Many of the materials we use for everyday life are buried deep beneath the ground, so we mine to extract them. And we continue to do so despite the adverse effects this has on our environment.
Some of the damage mining inflicts on our communities comes from the ore waste known as tailings. The tailings waste is often stored on-site in dams after forming during the extraction process. These dams contain contaminated liquid that can leak into the local drinking supply and soil.
A leak like this occurred on 25 January 2019 when a tailings dam collapsed at an iron mine near Brumadinho, Brazil. This collapse killed 259 people and damaged huge areas of agricultural land and forests. But environment charity Earthworks is hoping that by implementing its Safety First report, accidents like this could be greatly reduced
While international standards on tailings already exist, Earthworks feels these regulations “do not go far enough to adequately protect communities and ecosystems from failures”. So it’s produced a report with “16 Guidelines for Responsible Mine Tailings Management”. The nonprofit organisation says its report:
outlines guidelines for safety, respect for affected communities, and corporate accountability that must be incorporated into any tailings standards or regulations.

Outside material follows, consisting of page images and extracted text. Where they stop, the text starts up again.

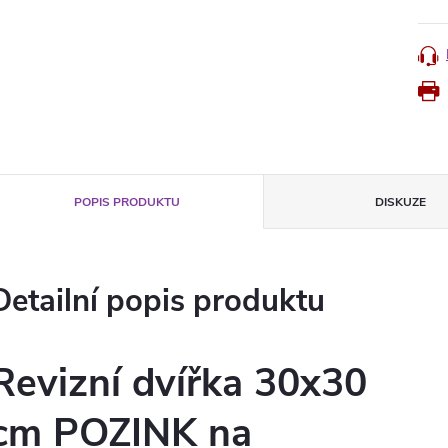
POPIS PRODUKTU
DISKUZE
Detailní popis produktu
Revizní dvířka 30x30
cm POZINK na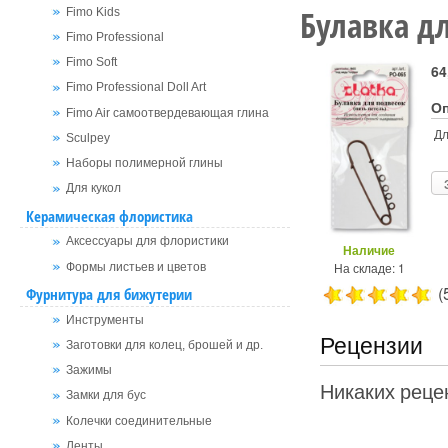
Булавка д
Fimo Kids
Fimo Professional
Fimo Soft
64
Fimo Professional Doll Art
О
Fimo Air самоотвердевающая глина
Дл
Sculpey
Наборы полимерной глины
Для кукол
Керамическая флористика
Аксессуары для флористики
Наличие
На складе: 1
Формы листьев и цветов
(
Фурнитура для бижутерии
Инструменты
Рецензии
Заготовки для колец, брошей и др.
Зажимы
Никаких рецен
Замки для бус
Колечки соединительные
Ленты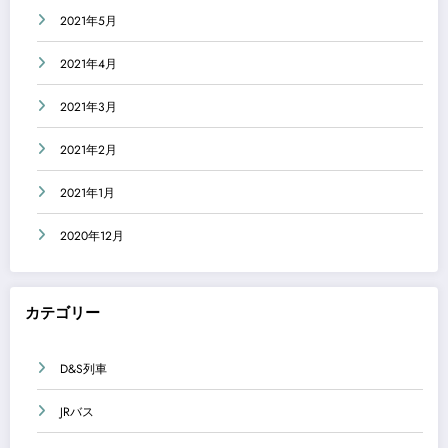
2021年5月
2021年4月
2021年3月
2021年2月
2021年1月
2020年12月
カテゴリー
D&S列車
JRバス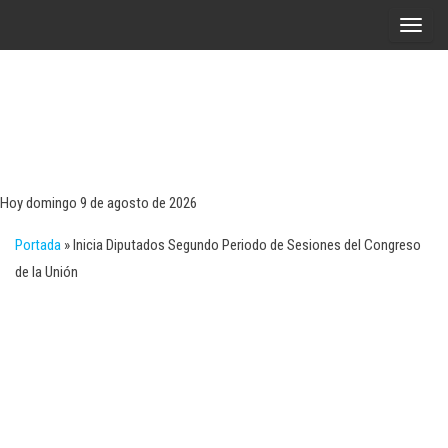
Saltar
A
al
l
contenido
t
e
r
Tecn
Noticias 
opinión
n
sobre
a
tecnologí
Hoy domingo 9 de agosto de 2026
y
r
negocio
Portada
»
Inicia Diputados Segundo Periodo de Sesiones del Congreso
l
de la Unión
a
n
a
v
e
g
a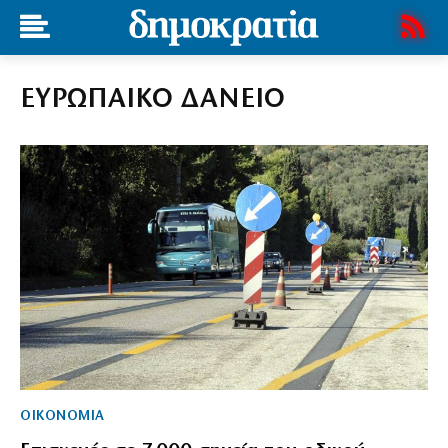
ΕΥΡΩΠΑΙΚΟ ΔΑΝΕΙΟ
ΟΙΚΟΝΟΜΙΑ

And in doing so, the “document also recognizes that the safest tailings facility is the one that is not built”.
The disaster in Brumadinho was not the first of its kind. In November 2015, there was a similar disaster just 78 miles away. On that occasion, 19 people died.
Following the 2019 disaster, differing organisations, including some which have an interest in mining and international investment, assembled to set new standards for tailings. These are due out this year.
And it’s important that we get these standards right. Because damage done to people and the environment can be long-lasting and even irreversible. On 24 February, the Conversation reported:
Over the past 100 years, more than 300 mine tailing dams worldwide have failed, mainly due to foundation weakening, seepage, overtopping and earthquake damage.
It went on to say:
This issue is especially urgent now in a region of the Pacific Northwest where Alaska and British Columbia meet. This zone, known as the Golden Triangle, is studded with mineral claims and leases. We believe that rivers in this area could be severely damaged if proposed mega-projects are allowed to proceed.
Meanwhile, Dalradian Gold Ltd’s controversial goldmine plan for the Sperrin Mountains in County Tyrone claims it won’t use a tailing dam. However, a report by Steven H. Emerman of Utah Valley University disputes this. His evaluation of Dalradian’s application highlights the dangers this dam could pose, and states:
The tailings dam for the proposed Curraghinalt Gold Project, County Tyrone, Northern Ireland, would lack the drainage infrastructure necessary to prevent failure of the dam. The proposal lacks any analysis of the consequences of failure, although there would be numerous houses within 1000 meters downslope from the dam. The predicted water consumption rate is less than 10% of gold mining standards”
We will monitor our impact on all of these measures. The mine is designed to limit the disruption to its surroundings. We will use dry stack tailings (“DST”), instead of a tailings dam or pond. DST is widely recognized as the most stable, sustainable method for managing mine tailings and allows rehabilitation to take place during operations. Read more about dry stack tailings, as it relates to building a safe and environmentally responsible mine.
The safest tailings facility is the one that is not built.
The material possessions our society thinks it needs are meaningless unless we’re kind to our planet. However, capitalist corporations have failed the planet with their profit-centred approach. So it would appear that the best way to guarantee the safety of tailings is to make sure they don’t exist at all.